Archäologen finden Theater in Jerusalem
16. Oktober 2017Gute 15 Meter unter dem heutigen Straßenniveau und "noch immer drei bis vier Meter über dem Felsgrund" steht Joe Uziel auf einem halbkreisförmig verlaufenden Mäuerchen aus behauenem Stein, im Rücken 8 mal 15 Meter gewaltige Steinquader der nördlichen Verlängerung der Klagemauer. Den imaginären zweiten Halbkreis bildet sein Publikum. In antiken Zeiten hätte die Szene wohl andersherum stattgefunden: Der Archäologe steht auf den Überresten dessen, was er und seine Kollegen als Theater aus der spätrömischen Zeit identifiziert haben. Unter seinen Füßen: die Fundamente für geschätzt 200 Sitzplätze. Vor ihm: die Bühne.
Eigentlich hatten sie sich bei den umfangreichsten Grabungen im Bereich der Westmauer seit zehn Jahren Aufschlüsse erhofft über das Alter des sogenannten Wilson-Bogens, der nach ihrem Entdecker benannten Bogenkonstruktion und einzigen überlebenden architektonischen Struktur des zweiten Tempels. "Der Fund einer theaterähnlichen Struktur", sagt Uziel, "ist eine große Überraschung. Mit einem solchen Bau hätte an dieser Stelle keiner gerechnet."
Aufregend sei der Fund auch, weil die historischen Quellen mit der Archäologie zusammenpassten: "Wir wissen von schriftlichen Quellen wie Josephus Flavius, dass es Theater im Jerusalem des zweiten Tempels gegeben hat." Dass gleichzeitig ein seit 1700 Jahren verschüttetes Teilstück der Westmauer - im Deutschen als Klagemauer bekannt - freigelegt wurde, rückt durch den unerwarteten Fund fast in den Hintergrund. Im Vergleich zu Theatern in Bet Schean oder Cäsarea sei der in Jerusalem gefundene Bau klein. Dies und die Tatsache, dass das Halbrund unter dem Wilson-Bogen angelegt wurde, spricht für den Archäologen dafür, dass es sich um ein sogenanntes Odeon gehandelt haben könnte: einen Ort für akustische Darbietungen. Auch ein "Buleuterion", einen Versammlungsort für den Stadtrat, hält er für möglich - oder auch eine multifunktionelle Nutzung.
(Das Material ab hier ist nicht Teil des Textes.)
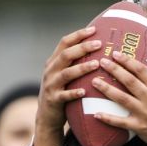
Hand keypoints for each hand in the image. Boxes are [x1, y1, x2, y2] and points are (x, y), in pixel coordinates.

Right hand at [35, 26, 103, 145]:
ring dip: (82, 68)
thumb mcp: (64, 73)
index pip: (64, 42)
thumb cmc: (62, 91)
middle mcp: (50, 71)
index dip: (78, 35)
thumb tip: (96, 46)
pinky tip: (85, 92)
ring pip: (66, 74)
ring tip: (96, 64)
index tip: (94, 29)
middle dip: (83, 48)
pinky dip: (74, 93)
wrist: (47, 116)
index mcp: (54, 61)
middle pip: (66, 55)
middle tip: (99, 44)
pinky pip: (64, 95)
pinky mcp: (54, 100)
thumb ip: (74, 61)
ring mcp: (51, 85)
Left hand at [90, 46, 146, 145]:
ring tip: (94, 81)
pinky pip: (121, 122)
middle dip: (115, 70)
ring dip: (107, 89)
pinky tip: (96, 113)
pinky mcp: (138, 126)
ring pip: (123, 99)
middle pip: (130, 82)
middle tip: (102, 62)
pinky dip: (108, 118)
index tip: (116, 53)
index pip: (142, 70)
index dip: (128, 61)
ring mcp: (144, 113)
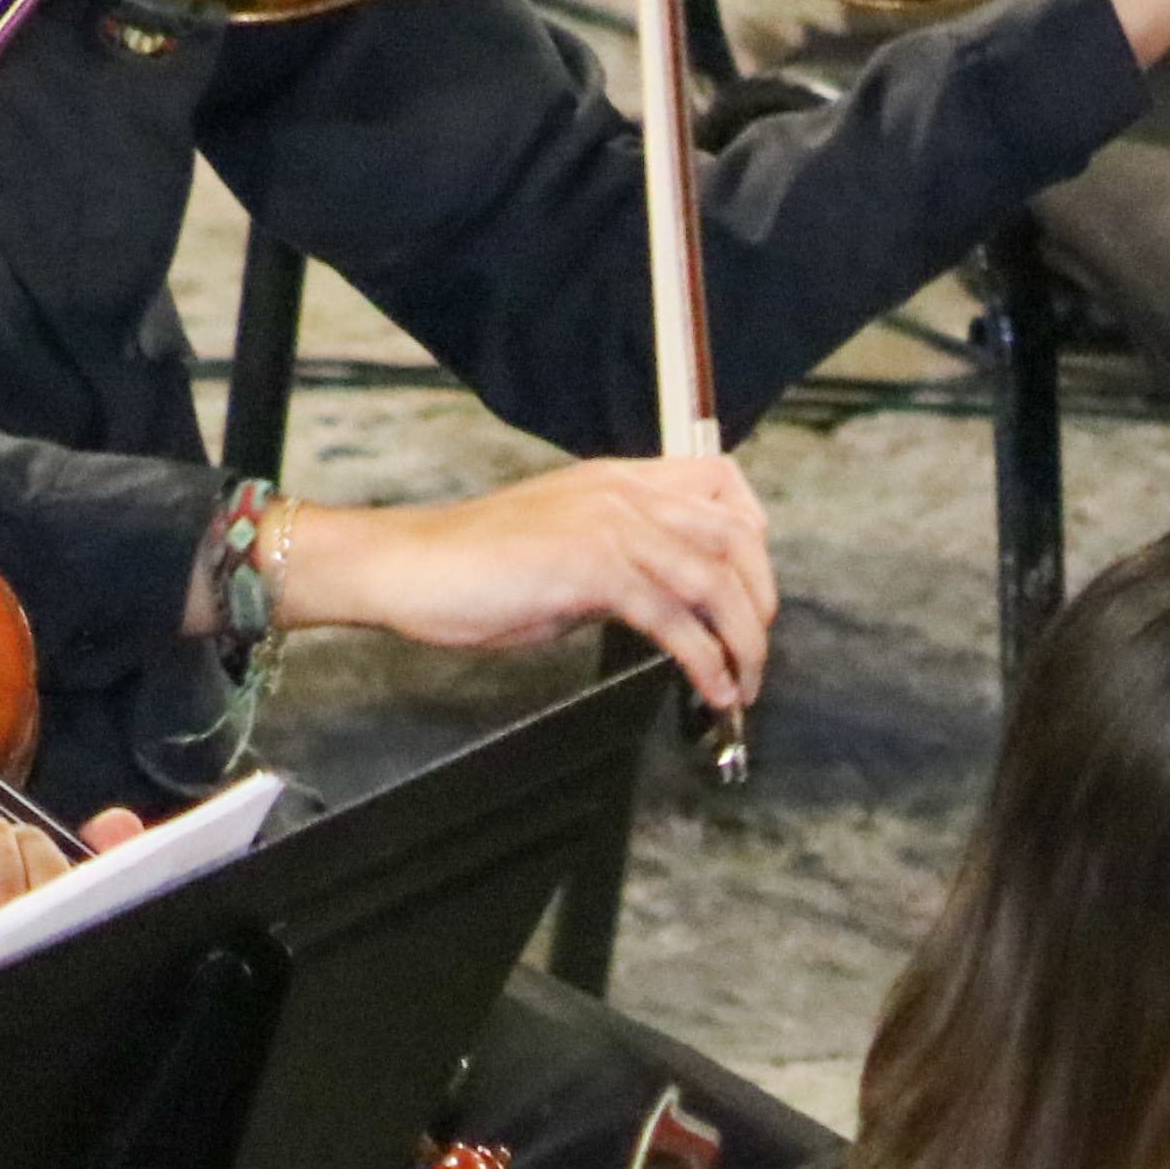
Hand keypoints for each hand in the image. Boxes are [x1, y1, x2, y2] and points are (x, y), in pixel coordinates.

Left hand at [0, 789, 141, 1086]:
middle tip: (7, 834)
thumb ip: (81, 874)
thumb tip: (118, 822)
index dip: (120, 863)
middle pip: (56, 894)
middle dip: (35, 847)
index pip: (106, 916)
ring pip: (2, 884)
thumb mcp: (24, 923)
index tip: (107, 827)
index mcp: (59, 980)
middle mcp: (26, 985)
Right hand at [259, 455, 778, 718]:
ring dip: (742, 641)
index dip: (754, 531)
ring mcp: (608, 528)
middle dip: (760, 599)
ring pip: (714, 580)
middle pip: (733, 535)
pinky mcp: (590, 571)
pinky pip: (673, 619)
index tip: (757, 582)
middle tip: (757, 647)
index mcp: (617, 480)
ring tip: (742, 684)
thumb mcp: (564, 546)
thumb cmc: (474, 565)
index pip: (718, 479)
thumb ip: (621, 561)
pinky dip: (703, 662)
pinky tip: (709, 688)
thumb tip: (668, 604)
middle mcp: (621, 494)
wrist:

Noch sind die Datierungen nicht bestätigt. Für Uziel steht aber nach gegenwärtiger Erkenntnis fest, dass die Struktur unter seinen Füßen aus dem 2. oder 3. Jahrhundert stammt. Dass das Theater laut seiner Einschätzung nie fertiggestellt wurde, werfe weitere Fragen auf: Wurde der Bau vor dem Bar-Kochba-Aufstand (132-135) begonnen und nach dessen Scheitern nicht vollendet? Für eine Bestätigung dieser These bräuchte es weitere Belege, etwa das ausstehende Ergebnis der C14 Datierung.
Acht Metallsäulen stabilisieren die Decke zwischen den Grabungen und dem Wilson-Bogen. Sie deuten eine Herausforderung an, unter der die Archäologen im zweiten Untergeschoss ihre Arbeit versehen. Ein Stockwerk unter der Erde beten Juden in Richtung des früheren Tempels; darüber, auf heutigem Straßenniveau, ist der Zugang zum Kettentor zum muslimischen Tempelberg-Areal.
Die Zusammenarbeit "mit den Top-Ingenieuren des Landes" soll Schäden vorbeugen, an den historischen Resten ebenso wie an der urbanen Bausubstanz des heutigen Jerusalem. Rund sechs Monate, so schätzen die Archäologen, werden die Grabungen noch dauern. Auf den verbleibenden Metern bis zum Felsgrund erhoffen sie sich weitere Funde, die Rückschlüsse auf die Zeit des ersten Tempels (8. Jahrhundert v. Chr.) erlauben.Den frühzeitigen Gang an die Medien begründet Uziels Kollege Juval Baruch mit Gerüchte- und Legendenbildung. Um Vorwürfen der Geheimnistuerei und illegaler Tätigkeiten zu begegnen, habe man sich entschieden, die Baustelle zu öffnen. Andere Motive mögen im Hintergrund eine Rolle gespielt haben: Am Mittwoch soll die Grabung bei einer Fachkonferenz an der Hebräischen Universität Jerusalem präsentiert werden - im Rahmen der Feiern zum 50. Jahrestag der israelischen Annektierung Ostjerusalems.